• _WHAT YOU NEED TO DO_
Write out the lines below word for word, from the first one through the line that contains "Now: mm 16.6". Leave the pictures out.

[[ AVAILABLE RECORDS, beginning ]]

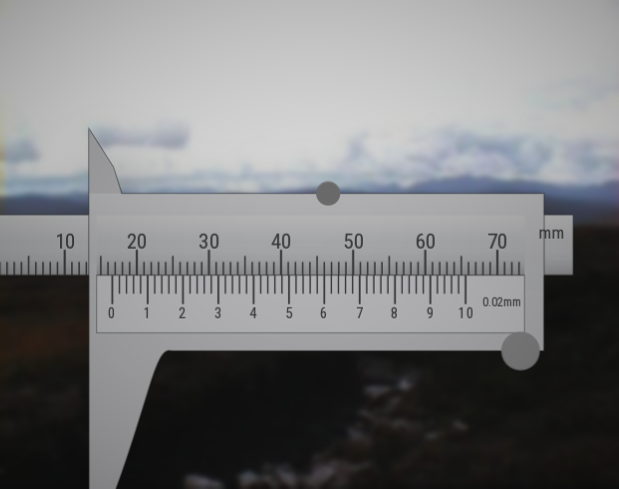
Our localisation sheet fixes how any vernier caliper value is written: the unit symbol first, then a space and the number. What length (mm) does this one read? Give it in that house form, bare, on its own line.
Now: mm 16.6
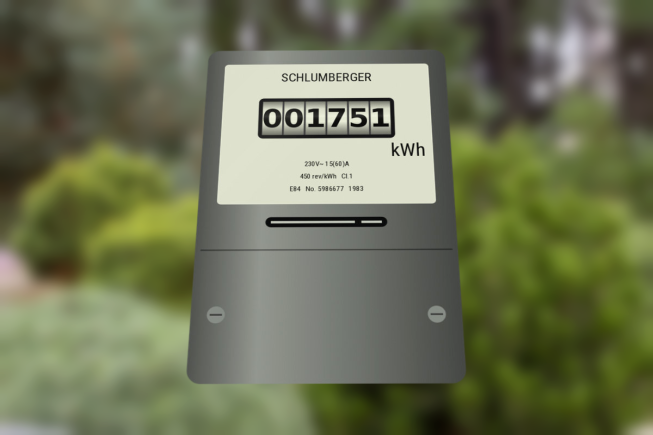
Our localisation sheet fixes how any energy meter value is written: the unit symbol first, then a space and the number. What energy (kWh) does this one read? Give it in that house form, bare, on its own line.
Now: kWh 1751
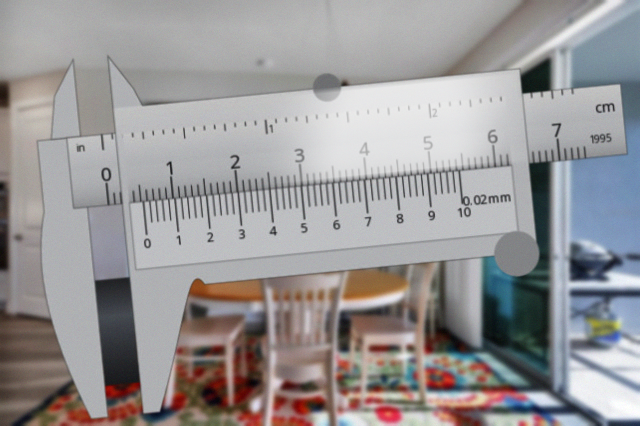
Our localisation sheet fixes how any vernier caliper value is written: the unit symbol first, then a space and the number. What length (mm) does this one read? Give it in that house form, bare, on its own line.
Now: mm 5.4
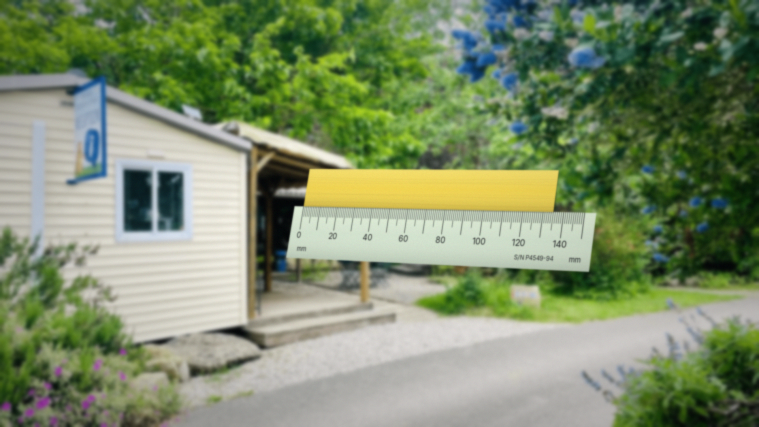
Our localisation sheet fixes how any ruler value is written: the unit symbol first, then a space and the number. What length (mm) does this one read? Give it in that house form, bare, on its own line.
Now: mm 135
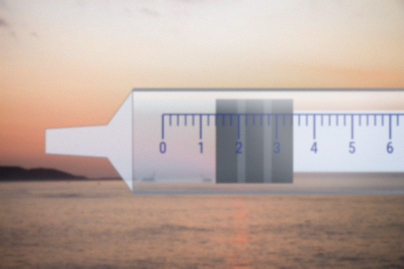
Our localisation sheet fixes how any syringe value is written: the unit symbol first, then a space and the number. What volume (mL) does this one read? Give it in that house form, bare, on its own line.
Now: mL 1.4
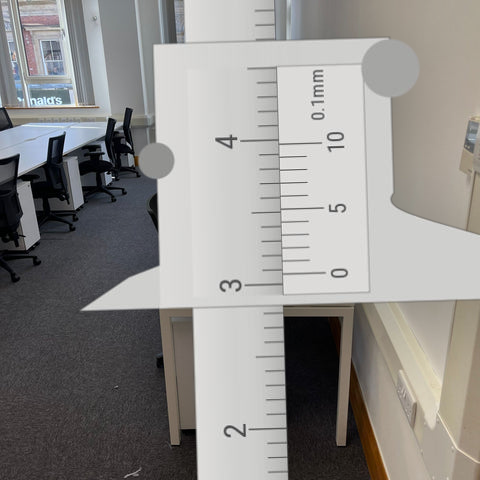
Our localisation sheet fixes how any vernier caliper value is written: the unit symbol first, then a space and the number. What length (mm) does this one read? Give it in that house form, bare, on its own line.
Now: mm 30.7
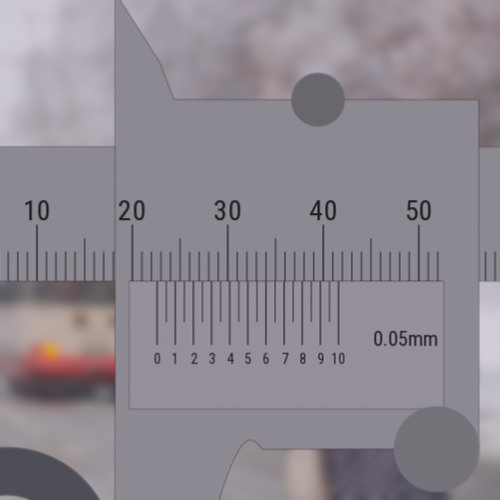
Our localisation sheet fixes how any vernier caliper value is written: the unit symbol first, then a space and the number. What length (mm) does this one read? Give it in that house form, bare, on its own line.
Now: mm 22.6
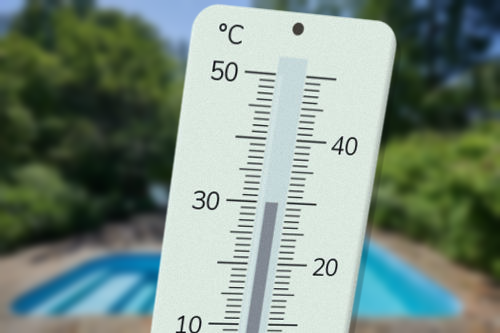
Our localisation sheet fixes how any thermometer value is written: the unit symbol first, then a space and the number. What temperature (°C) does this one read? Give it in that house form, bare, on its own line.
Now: °C 30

[[ AVAILABLE RECORDS, end ]]

• _THE COMPLETED TASK_
Our localisation sheet fixes how any vernier caliper value is written: the unit symbol first, then a space and the number. What length (mm) does this one read? Give it in that house form, bare, on its own line.
Now: mm 16.6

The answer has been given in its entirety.